Recent AI models are strikingly human-like in their ability to generate text, audio and video when requested. However, until now these algorithms have largely remained relegated to the digital world, rather than the three-dimensional physical world in which we live. In fact, whenever we try to apply these models to the real world, even the most sophisticated ones struggle to function properly. —Just think, for example, how difficult it has been to develop safe and reliable autonomous vehicles. While artificially intelligent, these models not only simply do not understand physics, but they also often hallucinate, leading them to make inexplicable mistakes.
However, this is the year that AI will finally make the leap from the digital world to the real world we inhabit. Expanding AI beyond its digital limits requires reworking the way machines think, fusing the digital intelligence of AI with the mechanical dexterity of robotics. This is what I call “physical intelligence,” a new form of intelligent machine that can understand dynamic environments, cope with unpredictability, and make decisions in real time. Unlike the models used by standard AI, physical intelligence has its roots in physics; in understanding fundamental principles of the real world, such as cause and effect.
These features allow physical intelligence models to interact and adapt to different environments. In my research group at MIT we are developing physical intelligence models that we call liquid networks. In one experiment, for example, we trained two drones (one operated by a standard AI model and another by a liquid network) to locate objects in a forest during the summer, using data captured by human pilots. While both drones performed equally well when tasked with doing exactly what they had been trained to do, when asked to locate objects under different circumstances (during winter or in an urban environment), only the drone liquid network successfully completed its task. This experiment showed us that, unlike traditional AI systems that stop evolving after their initial training phase, liquid networks continue to learn and adapt from experience, just as humans do.

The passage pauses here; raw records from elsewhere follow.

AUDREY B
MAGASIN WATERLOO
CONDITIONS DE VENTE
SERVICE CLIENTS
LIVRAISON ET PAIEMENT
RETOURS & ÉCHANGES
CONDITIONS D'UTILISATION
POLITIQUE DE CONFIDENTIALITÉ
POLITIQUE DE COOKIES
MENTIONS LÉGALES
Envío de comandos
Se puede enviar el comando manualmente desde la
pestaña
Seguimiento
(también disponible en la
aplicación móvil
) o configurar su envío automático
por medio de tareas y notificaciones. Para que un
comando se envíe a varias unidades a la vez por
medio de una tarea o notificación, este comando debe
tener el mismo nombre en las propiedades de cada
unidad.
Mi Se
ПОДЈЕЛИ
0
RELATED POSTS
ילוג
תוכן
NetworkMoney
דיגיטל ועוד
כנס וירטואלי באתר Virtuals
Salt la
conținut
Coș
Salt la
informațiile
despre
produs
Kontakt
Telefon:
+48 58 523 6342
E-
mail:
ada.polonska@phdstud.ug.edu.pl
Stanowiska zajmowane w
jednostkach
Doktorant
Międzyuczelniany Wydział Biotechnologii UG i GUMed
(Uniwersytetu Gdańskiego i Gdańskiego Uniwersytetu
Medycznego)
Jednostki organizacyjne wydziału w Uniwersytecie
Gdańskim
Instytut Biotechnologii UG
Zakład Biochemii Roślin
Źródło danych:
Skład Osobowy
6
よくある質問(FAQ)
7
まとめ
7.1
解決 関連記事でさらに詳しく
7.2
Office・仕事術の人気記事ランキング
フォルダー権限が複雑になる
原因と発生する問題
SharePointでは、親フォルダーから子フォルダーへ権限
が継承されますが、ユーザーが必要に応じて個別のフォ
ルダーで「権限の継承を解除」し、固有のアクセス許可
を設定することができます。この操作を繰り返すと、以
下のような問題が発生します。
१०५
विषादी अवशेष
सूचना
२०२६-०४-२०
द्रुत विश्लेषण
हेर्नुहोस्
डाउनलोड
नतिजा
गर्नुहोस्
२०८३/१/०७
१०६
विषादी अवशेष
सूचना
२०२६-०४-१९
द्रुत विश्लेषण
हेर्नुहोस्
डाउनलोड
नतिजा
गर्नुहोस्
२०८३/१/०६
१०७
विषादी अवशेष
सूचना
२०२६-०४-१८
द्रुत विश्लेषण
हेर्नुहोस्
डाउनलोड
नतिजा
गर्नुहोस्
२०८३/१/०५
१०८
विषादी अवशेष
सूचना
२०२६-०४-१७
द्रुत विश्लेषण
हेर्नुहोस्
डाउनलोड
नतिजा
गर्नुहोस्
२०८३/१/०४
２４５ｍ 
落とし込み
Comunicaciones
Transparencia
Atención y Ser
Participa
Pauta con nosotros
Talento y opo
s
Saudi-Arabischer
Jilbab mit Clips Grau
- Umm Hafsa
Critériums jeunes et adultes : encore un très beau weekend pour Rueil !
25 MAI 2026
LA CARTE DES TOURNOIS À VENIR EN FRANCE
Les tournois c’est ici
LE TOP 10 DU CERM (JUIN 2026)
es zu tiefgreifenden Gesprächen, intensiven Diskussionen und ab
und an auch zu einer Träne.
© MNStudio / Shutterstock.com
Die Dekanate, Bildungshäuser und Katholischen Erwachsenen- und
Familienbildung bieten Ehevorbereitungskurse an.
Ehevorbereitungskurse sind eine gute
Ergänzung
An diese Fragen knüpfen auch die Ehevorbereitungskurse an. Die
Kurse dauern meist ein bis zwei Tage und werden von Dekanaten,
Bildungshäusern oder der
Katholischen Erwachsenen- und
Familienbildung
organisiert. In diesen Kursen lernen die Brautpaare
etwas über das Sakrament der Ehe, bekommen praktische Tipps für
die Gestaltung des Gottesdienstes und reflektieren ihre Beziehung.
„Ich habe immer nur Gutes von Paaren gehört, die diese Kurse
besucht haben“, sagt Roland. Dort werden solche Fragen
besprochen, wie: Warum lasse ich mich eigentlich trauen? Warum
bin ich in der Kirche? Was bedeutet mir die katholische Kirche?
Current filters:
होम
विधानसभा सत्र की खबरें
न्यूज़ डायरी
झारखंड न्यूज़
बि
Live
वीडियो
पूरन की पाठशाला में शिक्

Physical intelligence is also capable of physically interpreting and executing complex commands derived from text or images, bridging the gap between digital instructions and real-world execution. For example, in my lab, we have developed a physically intelligent system that, in less than a minute, can iteratively design and then 3D print small robots based on cues like “robot that can walk forward” or “robot that can grasp.” . objects.”
Other laboratories are also making important progress. For example, robotics startup Covariant, founded by UC-Berkeley researcher Pieter Abbeel, is developing chatbots, similar to ChatGTP, that can control robotic arms when requested. They have already raised more than $222 million to develop and deploy sorting robots in warehouses around the world. Recently, a team from Carnegie Mellon University also proven that a robot with a single camera and imprecise drive can perform dynamic, complex parkour movements, including jumping over obstacles twice its height and through spaces twice its length, using a single neural network trained through reinforcement learning.
If 2023 was the year of text-to-image and 2024 was text-to-video, then 2025 will mark the era of physical intelligence, with a new generation of devices, not just robots, but everything from power grids. even smart homes. —that they can interpret what we tell them and execute tasks in the real world.